Request
Restate, exactly as written, the entries below from the line that holds "heybunnyxxx" through the line that holds "Lattice Structures for Dynamic Impact". Pictures are not part of the copy.

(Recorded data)
_ _ _ _ _ _ _
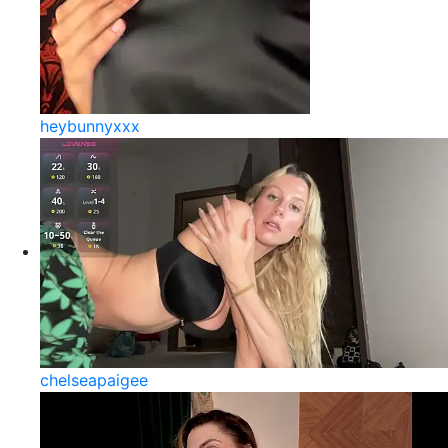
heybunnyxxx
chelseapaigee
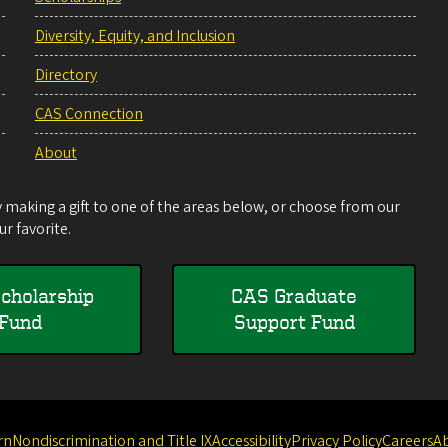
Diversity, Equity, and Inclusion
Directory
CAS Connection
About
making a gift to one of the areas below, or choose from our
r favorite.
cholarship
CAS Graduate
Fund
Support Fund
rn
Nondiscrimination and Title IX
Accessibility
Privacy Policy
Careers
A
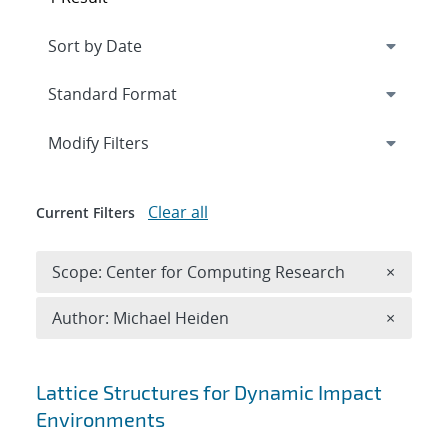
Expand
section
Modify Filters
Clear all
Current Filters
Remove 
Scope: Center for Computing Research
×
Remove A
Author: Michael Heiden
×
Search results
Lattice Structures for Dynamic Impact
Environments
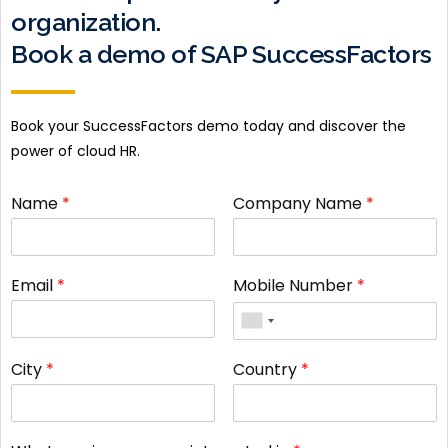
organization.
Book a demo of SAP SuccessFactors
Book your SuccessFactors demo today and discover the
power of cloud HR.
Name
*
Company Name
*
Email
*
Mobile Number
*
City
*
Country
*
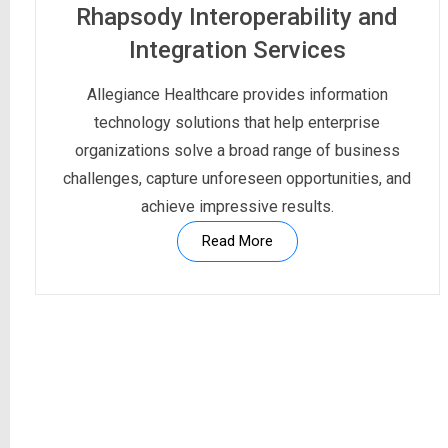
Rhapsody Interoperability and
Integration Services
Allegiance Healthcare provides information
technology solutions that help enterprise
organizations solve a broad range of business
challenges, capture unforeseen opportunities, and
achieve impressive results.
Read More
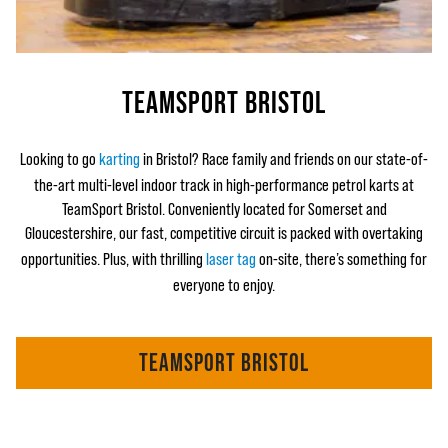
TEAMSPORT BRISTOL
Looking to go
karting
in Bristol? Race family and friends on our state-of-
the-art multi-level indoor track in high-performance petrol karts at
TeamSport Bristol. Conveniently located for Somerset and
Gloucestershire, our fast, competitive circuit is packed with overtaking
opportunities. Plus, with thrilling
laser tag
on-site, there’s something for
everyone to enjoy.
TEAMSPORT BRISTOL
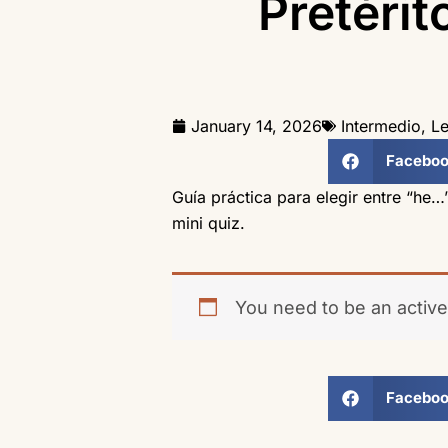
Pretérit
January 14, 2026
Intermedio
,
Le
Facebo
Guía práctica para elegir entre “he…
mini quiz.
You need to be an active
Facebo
_ _ _ _ _ _ _
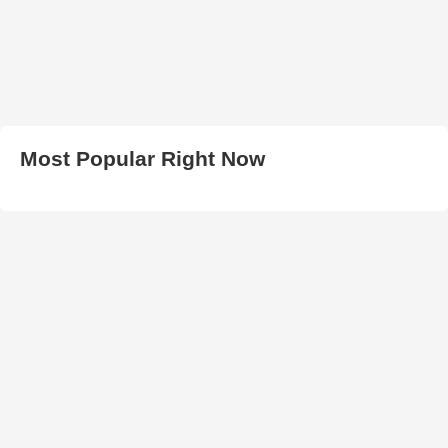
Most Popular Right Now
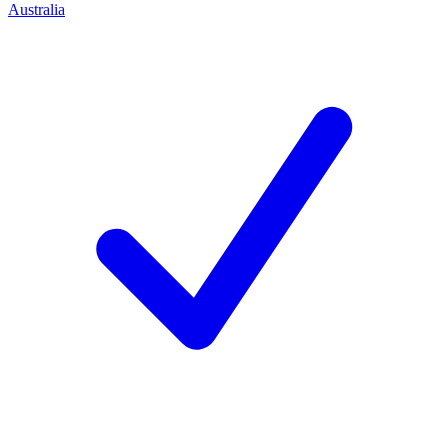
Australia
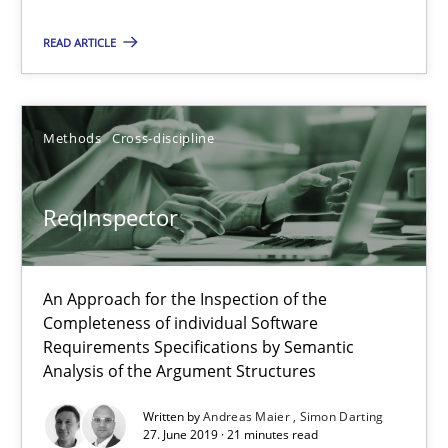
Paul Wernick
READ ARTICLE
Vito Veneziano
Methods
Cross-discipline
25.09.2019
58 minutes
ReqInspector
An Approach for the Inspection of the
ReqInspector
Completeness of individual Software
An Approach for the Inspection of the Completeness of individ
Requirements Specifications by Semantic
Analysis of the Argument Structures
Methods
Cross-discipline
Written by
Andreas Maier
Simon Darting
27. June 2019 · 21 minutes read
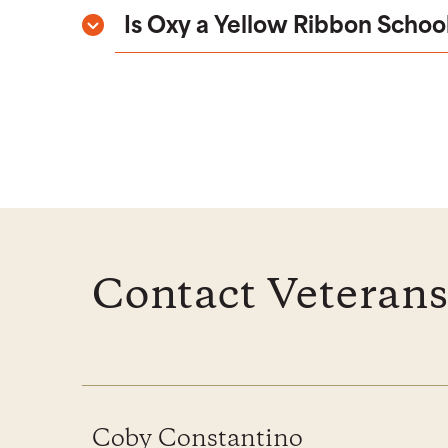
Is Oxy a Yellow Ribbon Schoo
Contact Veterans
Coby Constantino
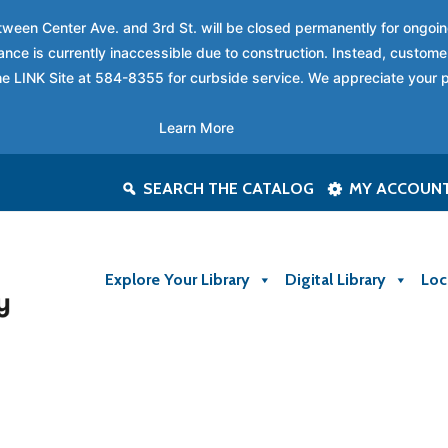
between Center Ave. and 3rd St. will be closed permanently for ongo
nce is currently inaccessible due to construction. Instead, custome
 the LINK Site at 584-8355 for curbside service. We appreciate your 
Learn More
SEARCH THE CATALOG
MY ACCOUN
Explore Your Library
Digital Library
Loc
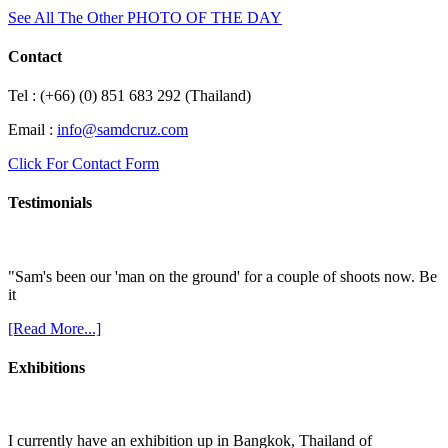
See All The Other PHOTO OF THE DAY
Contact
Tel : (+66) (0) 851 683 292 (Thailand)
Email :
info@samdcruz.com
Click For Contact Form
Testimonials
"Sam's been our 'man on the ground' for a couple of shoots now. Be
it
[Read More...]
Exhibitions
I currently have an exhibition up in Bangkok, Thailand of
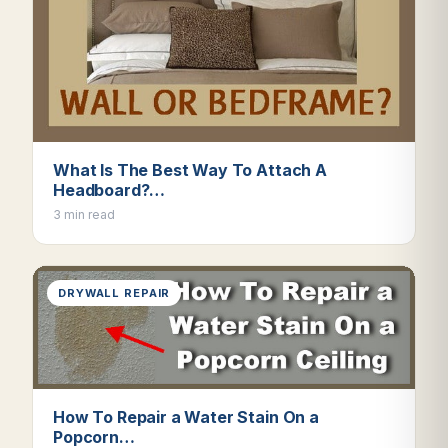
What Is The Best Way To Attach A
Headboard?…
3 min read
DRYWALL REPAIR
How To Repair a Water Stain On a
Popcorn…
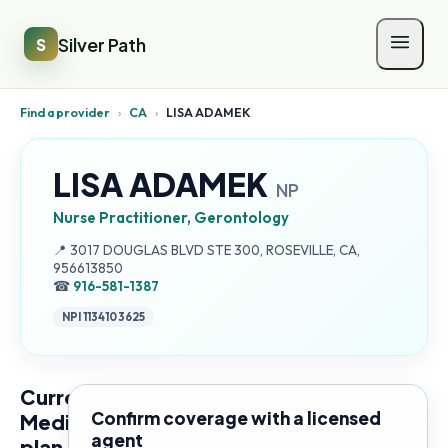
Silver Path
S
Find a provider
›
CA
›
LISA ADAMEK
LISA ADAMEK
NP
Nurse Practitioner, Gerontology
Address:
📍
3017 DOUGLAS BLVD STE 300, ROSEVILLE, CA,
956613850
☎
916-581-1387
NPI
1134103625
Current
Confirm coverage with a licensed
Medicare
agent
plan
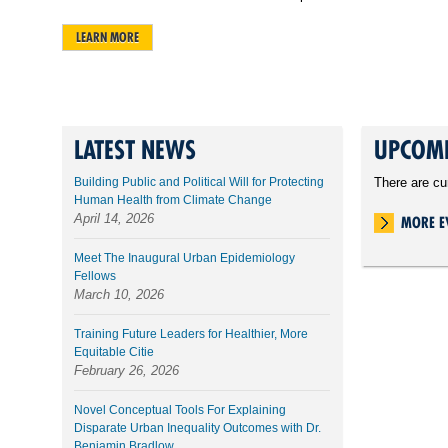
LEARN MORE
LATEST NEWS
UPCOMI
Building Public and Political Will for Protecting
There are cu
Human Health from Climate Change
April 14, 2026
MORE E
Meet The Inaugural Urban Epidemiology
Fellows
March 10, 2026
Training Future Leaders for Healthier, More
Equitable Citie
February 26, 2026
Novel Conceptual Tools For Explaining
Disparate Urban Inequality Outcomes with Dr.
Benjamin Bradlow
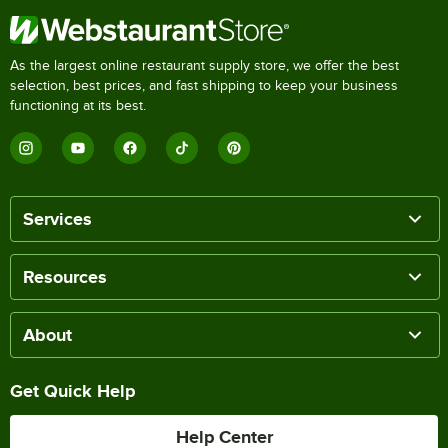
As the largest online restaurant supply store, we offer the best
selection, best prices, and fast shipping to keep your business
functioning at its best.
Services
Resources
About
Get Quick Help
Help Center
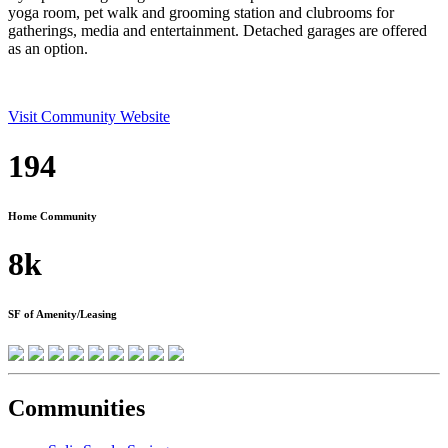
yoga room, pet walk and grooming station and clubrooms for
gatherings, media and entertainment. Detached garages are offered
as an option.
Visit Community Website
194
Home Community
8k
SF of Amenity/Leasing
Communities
_ _ _ _ _ _ _
Solution to this task
heybunnyxxx
chelseapaigee
Diversity, Equity, and Inclusion
Directory
CAS Connection
About
making a gift to one of the areas below, or choose from our
r favorite.
cholarship
CAS Graduate
Fund
Support Fund
rn
Nondiscrimination and Title IX
Accessibility
Privacy Policy
Careers
A
Expand
section
Modify Filters
Clear all
Current Filters
Remove 
Scope: Center for Computing Research
×
Remove A
Author: Michael Heiden
×
Search results
Lattice Structures for Dynamic Impact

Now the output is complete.